Problem to solve
In the records below, find the line with "Blog de RP da Axiapr" and repeat exactly every line from it through the line with "provocat de-a lungul vieţii atâta plăcere.". Pictures stay out.

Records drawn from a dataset
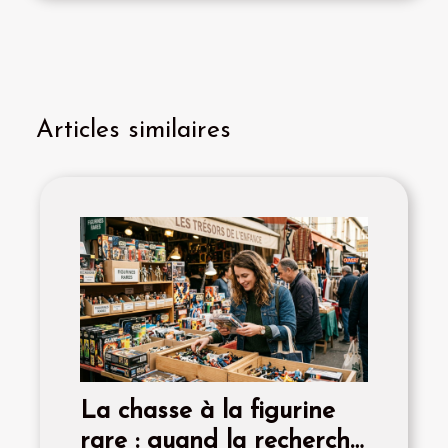
Articles similaires
La chasse à la figurine
rare : quand la recherche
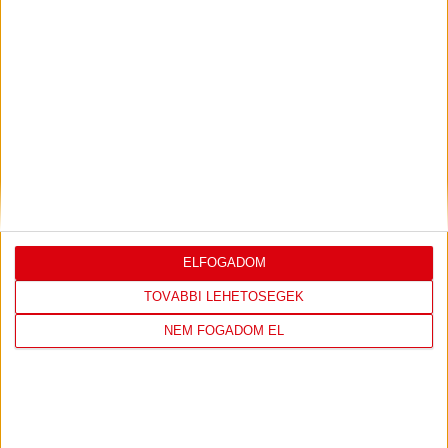
SAJTÓTÁJÉKOZTATÓ
ÚJPEST FC-DVSC 4-2,
:
GERT REMMEL ÉRTÉKELÉSE
2026.08.03.
Bővebben →
DÉNES VILMOS
MEGTISZTELTETÉS, HOGY
:
ILYEN SZURKOLÓK ELŐTT LÉPHETEK PÁLYÁRA
2026.07.31.
Bővebben →
ELFOGADOM
TOVÁBBI LEHETŐSÉGEK
PJUNYIK JEREVÁN-DVSC
TOVÁBBJUTÁS A
:
KONFERENCIA LIGÁBAN
NEM FOGADOM EL
Bővebben →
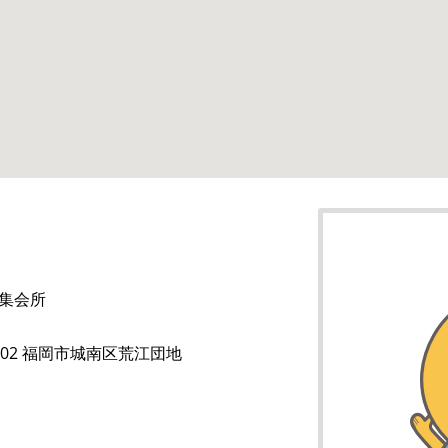
集会所
0102 福岡市城南区荒江団地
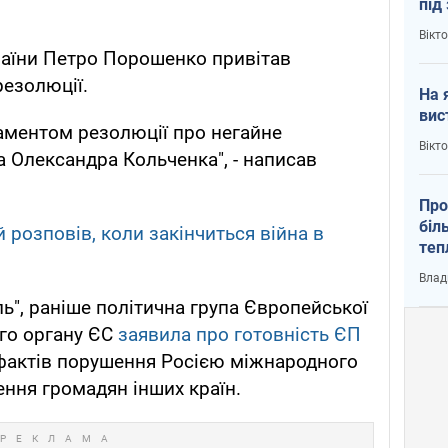
під
кри
Вікт
раїни Петро Порошенко привітав
резолюції.
На 
вис
аментом резолюції про негайне
Вікт
а Олександра Кольченка", - написав
Про
біл
розповів, коли закінчиться війна в
теп
від
Влад
у К
ь", раніше політична група Європейської
ого органу ЄС
заявила про готовність ЄП
актів порушення Росією міжнародного
ення громадян інших країн.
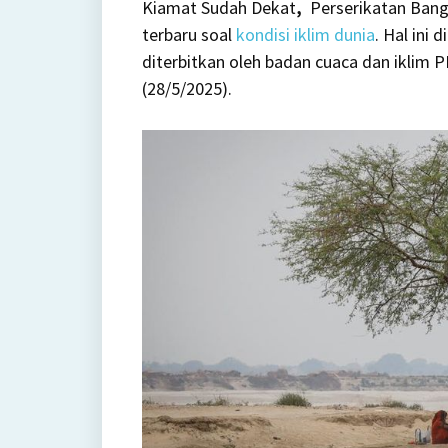
Kiamat Sudah Dekat
,
Perserikatan Ban
Bukti
terbaru soal
kondisi iklim dunia
. Hal ini
Baru
diterbitkan oleh badan cuaca dan iklim 
Tentan
(28/5/2025).
Kiamat
Sudah
Dekat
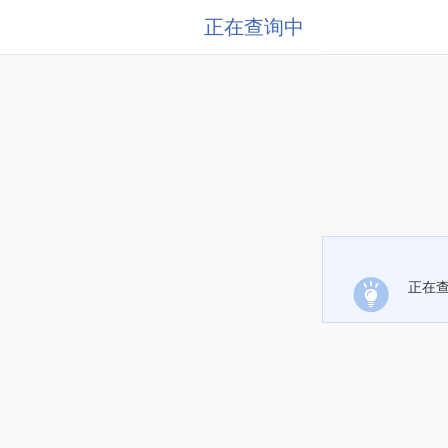
正在查询中
正在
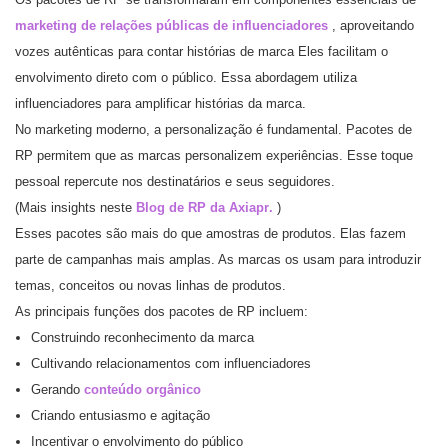
marketing de relações públicas de influenciadores
, aproveitando
vozes autênticas para contar histórias de marca Eles facilitam o
envolvimento direto com o público. Essa abordagem utiliza
influenciadores para amplificar histórias da marca.
No marketing moderno, a personalização é fundamental. Pacotes de
RP permitem que as marcas personalizem experiências. Esse toque
pessoal repercute nos destinatários e seus seguidores.
(Mais insights neste
Blog de RP da Axiapr
.
)
Esses pacotes são mais do que amostras de produtos. Elas fazem
parte de campanhas mais amplas. As marcas os usam para introduzir
temas, conceitos ou novas linhas de produtos.
As principais funções dos pacotes de RP incluem:
Construindo reconhecimento da marca
Cultivando relacionamentos com influenciadores
Gerando
conteúdo orgânico
Criando entusiasmo e agitação
Incentivar o envolvimento do público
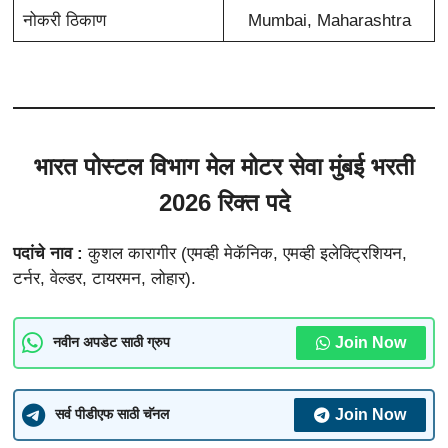
नोकरी ठिकाण
Mumbai, Maharashtra
भारत पोस्टल विभाग मेल मोटर सेवा मुंबई भरती
2026 रिक्त पदे
पदांचे नाव :
कुशल कारागीर (एमव्ही मेकॅनिक, एमव्ही इलेक्ट्रिशियन,
टर्नर, वेल्डर, टायरमन, लोहार).
Join Now
नवीन अपडेट साठी ग्रुप
Join Now
सर्व पीडीएफ साठी चॅनल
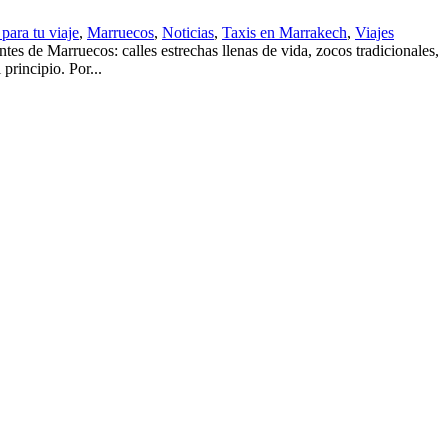
para tu viaje
,
Marruecos
,
Noticias
,
Taxis en Marrakech
,
Viajes
s de Marruecos: calles estrechas llenas de vida, zocos tradicionales,
principio. Por...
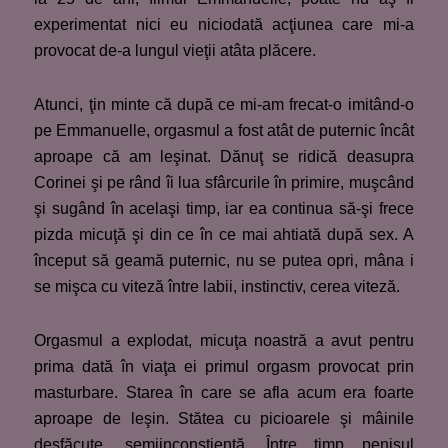
experimentat nici eu niciodată acţiunea care mi-a
provocat de-a lungul vieţii atâta plăcere.
Atunci, ţin minte că după ce mi-am frecat-o imitând-o
pe Emmanuelle, orgasmul a fost atât de puternic încât
aproape că am leşinat. Dănuţ se ridică deasupra
Corinei şi pe rând îi lua sfârcurile în primire, muşcând
şi sugând în acelaşi timp, iar ea continua să-şi frece
pizda micuţă şi din ce în ce mai ahtiată după sex. A
început să geamă puternic, nu se putea opri, mâna i
se mişca cu viteză între labii, instinctiv, cerea viteză.
Orgasmul a explodat, micuţa noastră a avut pentru
prima dată în viaţa ei primul orgasm provocat prin
masturbare. Starea în care se afla acum era foarte
aproape de leşin. Stătea cu picioarele şi mâinile
desfăcute, semiinconştienţă. Între timp penisul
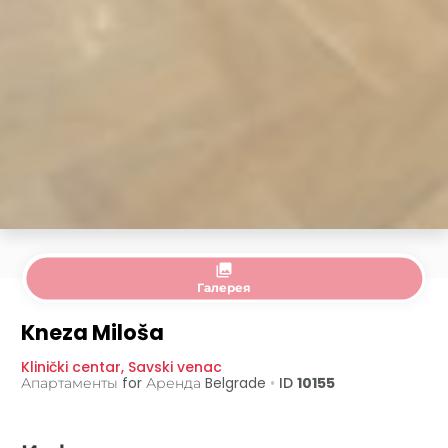
collections
Галерея
Kneza Miloša
Klinički centar
,
Savski venac
Апартаменты for Аренда
Belgrade
•
ID
10155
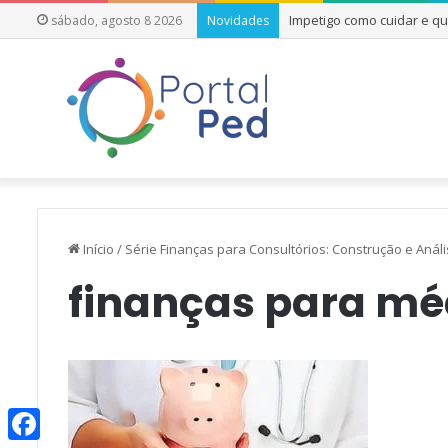
Impetigo como cuidar e q
sábado, agosto 8 2026
Novidades
Início
/
Série Finanças para Consultórios: Construção e Aná
finanças para mé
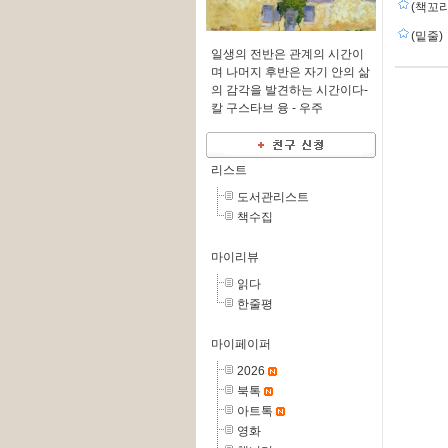
(책꼬리
(밑줄)
일생의 전반은 관계의 시간이
며 나머지 후반은 자기 안의 삶
의 감각을 발견하는 시간이다-
칼 구스타브 융 -
우주
리스트
도서관리스트
책수집
마이리뷰
읽다
한줄평
마이페이퍼
2026
북톡
아트톡
영화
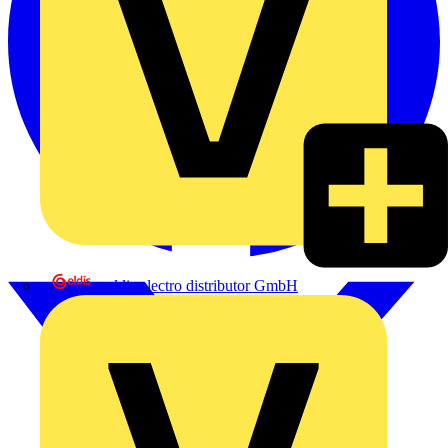
eldis electro distributor GmbH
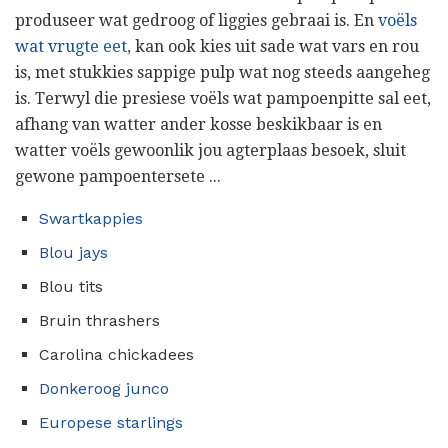
produseer wat gedroog of liggies gebraai is. En
voëls
wat vrugte eet,
kan ook kies uit sade wat vars en rou
is, met stukkies sappige pulp wat nog steeds aangeheg
is. Terwyl die presiese voëls wat pampoenpitte sal eet,
afhang van watter ander kosse beskikbaar is en
watter voëls gewoonlik jou agterplaas besoek, sluit
gewone pampoentersete ...
Swartkappies
Blou jays
Blou tits
Bruin thrashers
Carolina chickadees
Donkeroog junco
Europese starlings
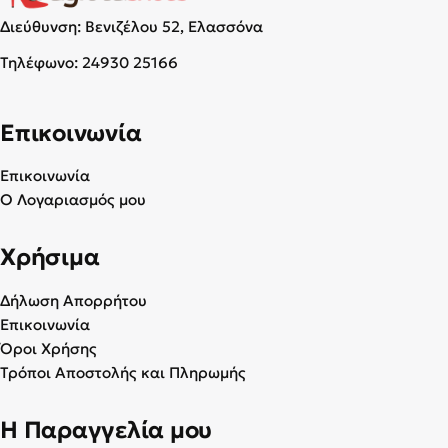
Διεύθυνση: Βενιζέλου 52, Ελασσόνα
Τηλέφωνο:
24930 25166
Επικοινωνία
Επικοινωνία
Ο Λογαριασμός μου
Χρήσιμα
Δήλωση Απορρήτου
Επικοινωνία
Όροι Χρήσης
Τρόποι Αποστολής και Πληρωμής
Η Παραγγελία μου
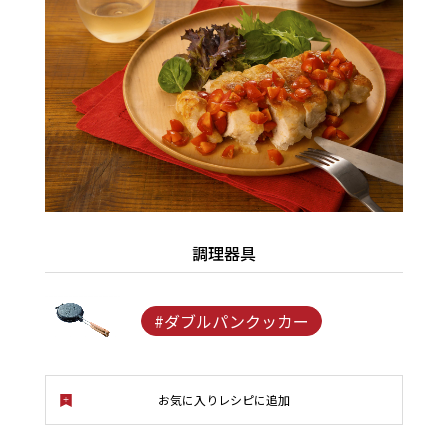
調理器具
#ダブルパンクッカー
お気に入りレシピに追加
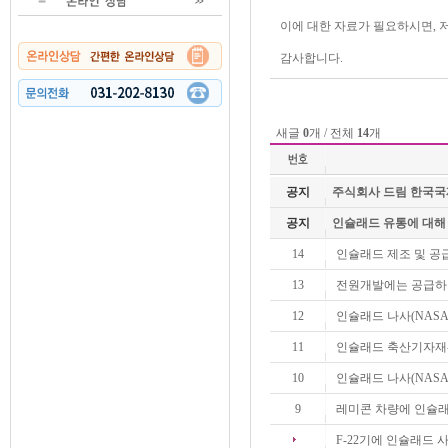
이에 대한 자료가 필요하시면,
감사합니다.
새글
0
개 / 전체
14
개
공지
주식회사 드림 한국국제협
공지
인슐래드 유통에 대해
14
인슐래드 제조 및 공
13
전원개발에는 공급하
12
인슐래드 나사(NAS
11
인슐래드 축산기자재
10
인슐래드 나사(NASA
9
레미콘 차량에 인슐래
F-22기에 인슐래드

Exercise result
Blog de RP da Axiapr
.
)
Esses pacotes são mais do que amostras de produtos. Elas fazem
parte de campanhas mais amplas. As marcas os usam para introduzir
temas, conceitos ou novas linhas de produtos.
As principais funções dos pacotes de RP incluem:
Construindo reconhecimento da marca
Cultivando relacionamentos com influenciadores
Gerando
conteúdo orgânico
Criando entusiasmo e agitação
Incentivar o envolvimento do público
नोकरी ठिकाण
Mumbai, Maharashtra
भारत पोस्टल विभाग मेल मोटर सेवा मुंबई भरती
2026 रिक्त पदे
पदांचे नाव :
कुशल कारागीर (एमव्ही मेकॅनिक, एमव्ही इलेक्ट्रिशियन,
टर्नर, वेल्डर, टायरमन, लोहार).
Join Now
नवीन अपडेट साठी ग्रुप
Join Now
सर्व पीडीएफ साठी चॅनल
para tu viaje
,
Marruecos
,
Noticias
,
Taxis en Marrakech
,
Viajes
s de Marruecos: calles estrechas llenas de vida, zocos tradicionales,
principio. Por...
experimentat nici eu niciodată acţiunea care mi-a
provocat de-a lungul vieţii atâta plăcere.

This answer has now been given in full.